Files
Abstract
As machine learning (ML) models have grown in size and scope in recent years, so has the amount of data needed to train them. Unfortunately, individuals whose data is used in large-scale ML models may face unwanted consequences. Such data use may violate individuals' privacy or enroll them in an unwanted ML application. Furthermore, recent advances have greatly enhanced models' ability to generate synthetic data like text and images. This has unleashed a fresh wave of privacy and intellectual property concerns, as generative models can memorize and regurgitate their training data, and are trained on massive datasets scraped from the internet.
While user data privacy issues are well-recognized in the ML research community, most attempts to address it take a model-centric approach. Existing solutions assume that model trainers are well-intended and that data has been taken with consent, or that data use is inevitable and that the best path forward is to mitigate privacy risks.These solutions work but overlook a significant problem: often data is taken without consent, and users do not trust model trainers.

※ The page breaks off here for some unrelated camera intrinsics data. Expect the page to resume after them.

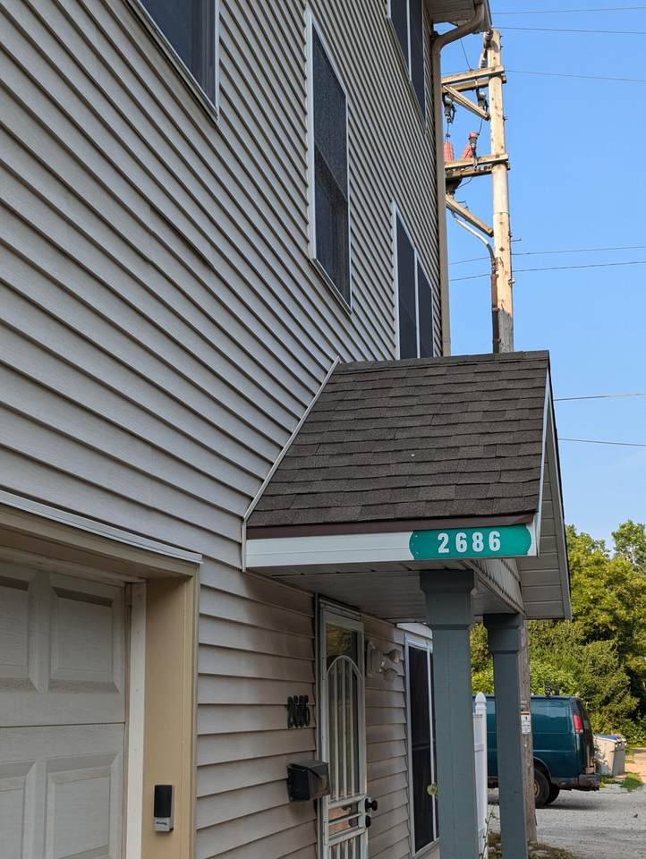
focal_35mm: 48
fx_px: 1192
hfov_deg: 30.3
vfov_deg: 39.6
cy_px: 430
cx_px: 323
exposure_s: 1/1055
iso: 47
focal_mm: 6.81
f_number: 1.85
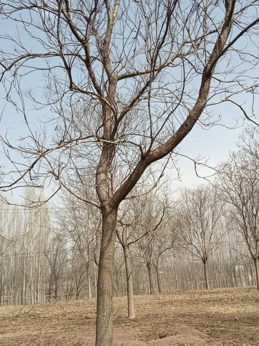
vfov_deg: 44.8
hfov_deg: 34.3
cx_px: 130
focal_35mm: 42
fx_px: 419
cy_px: 173
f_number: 1.8
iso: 100
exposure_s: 1/464
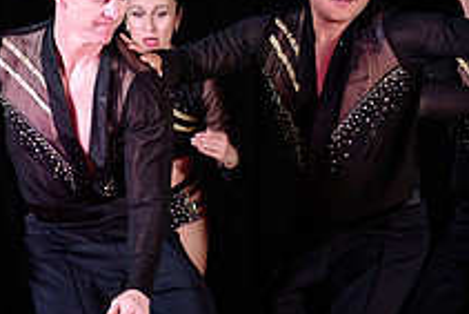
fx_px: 4185
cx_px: 240
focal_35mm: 321
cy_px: 99
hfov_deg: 6.4
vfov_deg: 4.3
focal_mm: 82
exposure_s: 1/200
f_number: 3.2
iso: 400
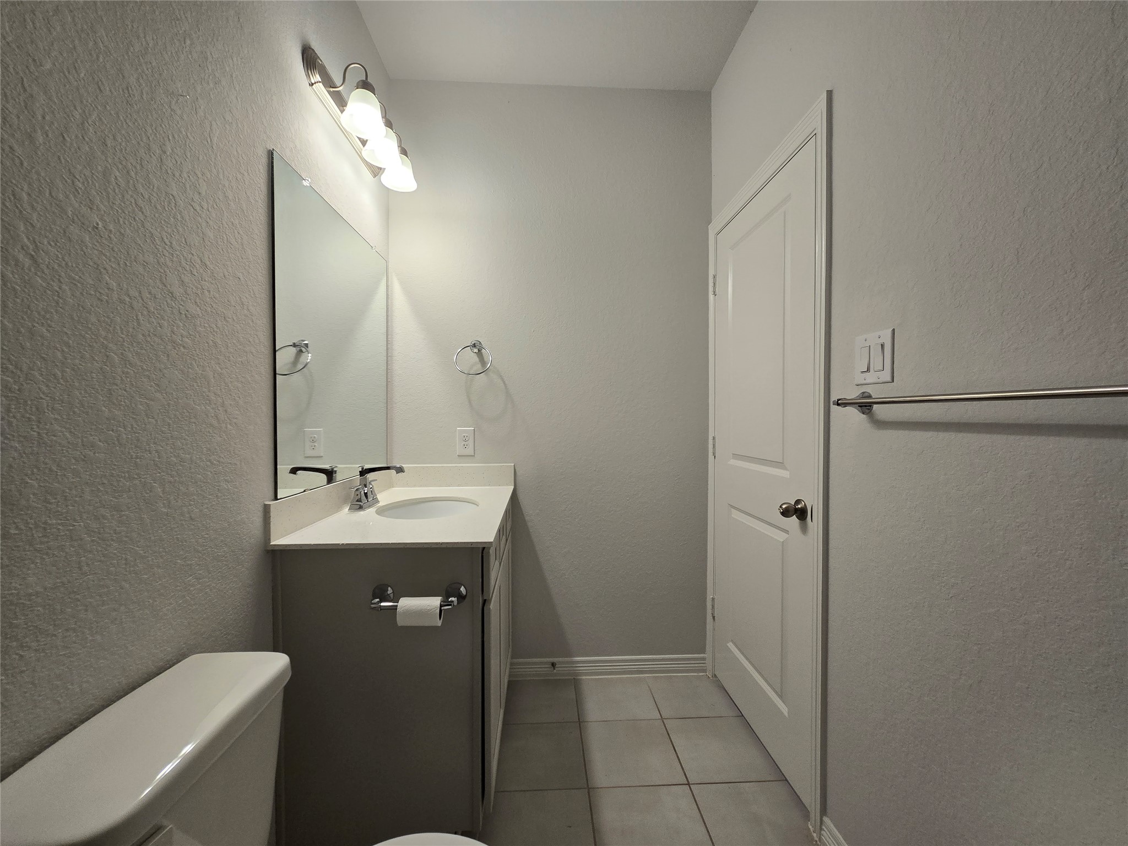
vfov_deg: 89.9
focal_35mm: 13
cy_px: 423
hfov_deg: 106.2
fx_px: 424
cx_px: 564
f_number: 2.2
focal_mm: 2.2
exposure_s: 1/60
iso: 80
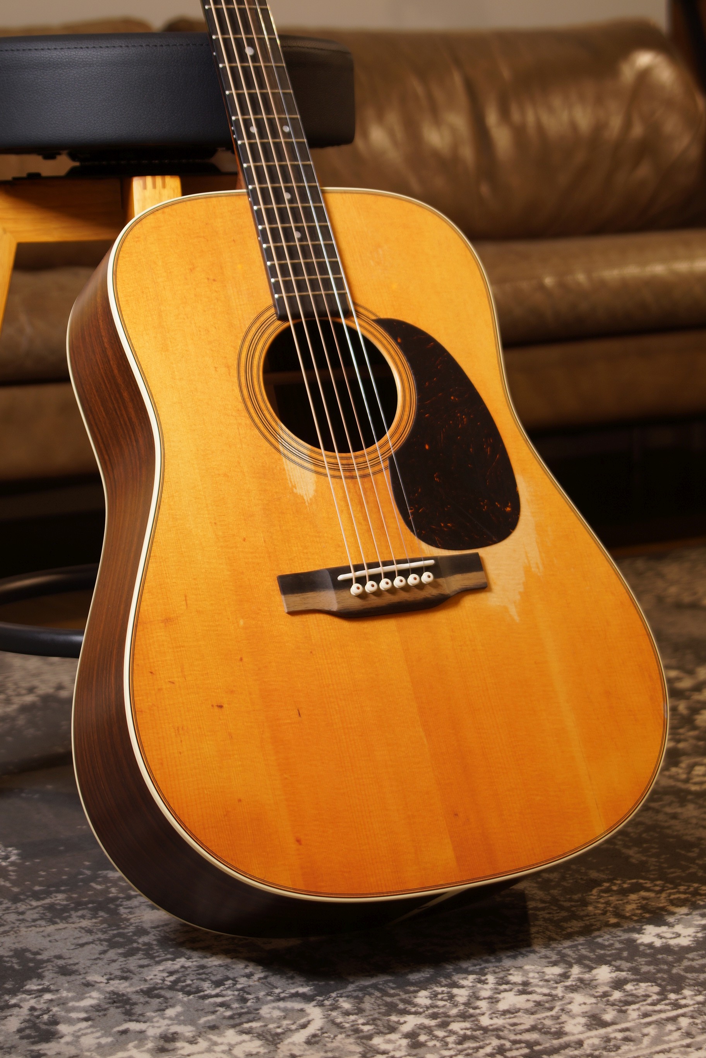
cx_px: 353
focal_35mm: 82
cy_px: 529
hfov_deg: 16.6
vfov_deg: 24.6
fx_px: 2427
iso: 100
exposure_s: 1/20
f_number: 5
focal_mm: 55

This begs the question: what if data use was not inevitable? What if, instead, users had agency over how and if their data is used in ML systems? This thesis argues that data agency, the ability to know and control how and if one's data is used in ML systems, is an important complement to existing ML data privacy protection approaches. Such agency would shift the current power dynamic, which renders users helpless at the hands of model creators, and help users control their digital destinies. Solutions of this nature would accentuate current work on data privacy, giving users, not just model trainers, control over how their data is used.

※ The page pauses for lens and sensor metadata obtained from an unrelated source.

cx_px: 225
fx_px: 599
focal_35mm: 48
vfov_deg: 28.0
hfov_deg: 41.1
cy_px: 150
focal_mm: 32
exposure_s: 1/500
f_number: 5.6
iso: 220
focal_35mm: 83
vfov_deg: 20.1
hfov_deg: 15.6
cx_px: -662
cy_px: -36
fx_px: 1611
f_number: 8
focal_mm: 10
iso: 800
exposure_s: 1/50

This thesis explores solutions that provide users with data agency against large-scale ML systems, allowing individuals to disrupt or discover when their data is used in large-scale ML systems. It proposes three solutions that prevent or trace data use in ML systems or, in extreme cases, directly attack the ML system. It focuses on the use case of large-scale facial recognition (FR) systems, a machine learning technology that has recently become a flashpoint for civil liberties and privacy issues. With this use case in mind, the thesis finally develops a framework for reasoning about broadly about FR data agency.